From here it seems I have no ritual to my writing; even comparing it to writing essays or the (veeery rare) journal entry, there’s very little that connects them because I can’t bring myself to follow a mold. I have to approach everything on its own terms or else I feel like it restricts my thoughts, which makes my writing process lengthy and incredibly inefficient (e.g., I completely scratched a draft of this very post because I didn’t like it).
With all the variables, however, I realize that one way that I always begin my writing is to organize. Writing the heading, adding page numbers, opening and organizing every document I’ll need for the assignment: I have to get all of this out of the way first or else I can’t focus.
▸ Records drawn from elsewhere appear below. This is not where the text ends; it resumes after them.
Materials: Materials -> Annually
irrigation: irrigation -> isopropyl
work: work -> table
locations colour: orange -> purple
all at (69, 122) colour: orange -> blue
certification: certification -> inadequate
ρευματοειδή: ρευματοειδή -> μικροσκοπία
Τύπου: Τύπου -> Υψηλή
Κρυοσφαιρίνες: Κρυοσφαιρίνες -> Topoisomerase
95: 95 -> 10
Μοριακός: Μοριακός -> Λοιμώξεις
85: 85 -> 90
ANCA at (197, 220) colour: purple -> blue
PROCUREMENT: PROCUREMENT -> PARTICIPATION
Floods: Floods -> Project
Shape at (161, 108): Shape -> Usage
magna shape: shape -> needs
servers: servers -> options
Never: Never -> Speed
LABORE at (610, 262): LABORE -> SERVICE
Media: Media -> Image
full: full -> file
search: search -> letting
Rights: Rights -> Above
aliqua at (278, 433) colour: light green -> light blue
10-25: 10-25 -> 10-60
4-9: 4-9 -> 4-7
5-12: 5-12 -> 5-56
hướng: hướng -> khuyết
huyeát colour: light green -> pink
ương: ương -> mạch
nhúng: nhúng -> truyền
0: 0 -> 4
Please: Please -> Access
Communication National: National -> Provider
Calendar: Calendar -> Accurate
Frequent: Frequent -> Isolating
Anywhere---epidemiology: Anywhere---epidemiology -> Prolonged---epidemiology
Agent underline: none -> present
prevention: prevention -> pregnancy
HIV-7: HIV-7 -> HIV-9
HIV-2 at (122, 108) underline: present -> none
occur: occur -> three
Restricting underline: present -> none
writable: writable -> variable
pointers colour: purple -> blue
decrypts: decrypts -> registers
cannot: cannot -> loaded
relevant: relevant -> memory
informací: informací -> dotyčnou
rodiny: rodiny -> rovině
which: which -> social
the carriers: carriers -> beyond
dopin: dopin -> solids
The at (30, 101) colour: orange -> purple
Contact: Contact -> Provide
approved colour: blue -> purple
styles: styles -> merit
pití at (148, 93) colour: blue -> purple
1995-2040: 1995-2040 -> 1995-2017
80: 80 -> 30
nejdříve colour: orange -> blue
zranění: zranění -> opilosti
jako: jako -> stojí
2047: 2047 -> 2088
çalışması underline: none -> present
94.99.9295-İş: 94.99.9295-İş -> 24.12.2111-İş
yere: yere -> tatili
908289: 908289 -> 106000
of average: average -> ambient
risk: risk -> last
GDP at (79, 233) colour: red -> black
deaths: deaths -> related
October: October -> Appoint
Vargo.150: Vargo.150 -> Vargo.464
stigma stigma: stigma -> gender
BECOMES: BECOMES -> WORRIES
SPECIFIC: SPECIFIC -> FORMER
For my cover letters, this meant that I had open tabs for the job description and company; I had already formatted the heading with the correct address and hiring manager name, if I could find it; and I had already decided which resume I would use (I have one for research and one general). Once these are all in place, I have all the tools ready and at my disposal to craft the perfect cover letter.
With all this said, it should come as no surprise that I could work all day and only apply to 5 or 6 jobs. Perhaps I should become a little more formulaic when it comes to quantity over quality. However, this ritual forces me to produce high-quality work and will hopefully help me in the future as I continue into grad school and, eventually, academia.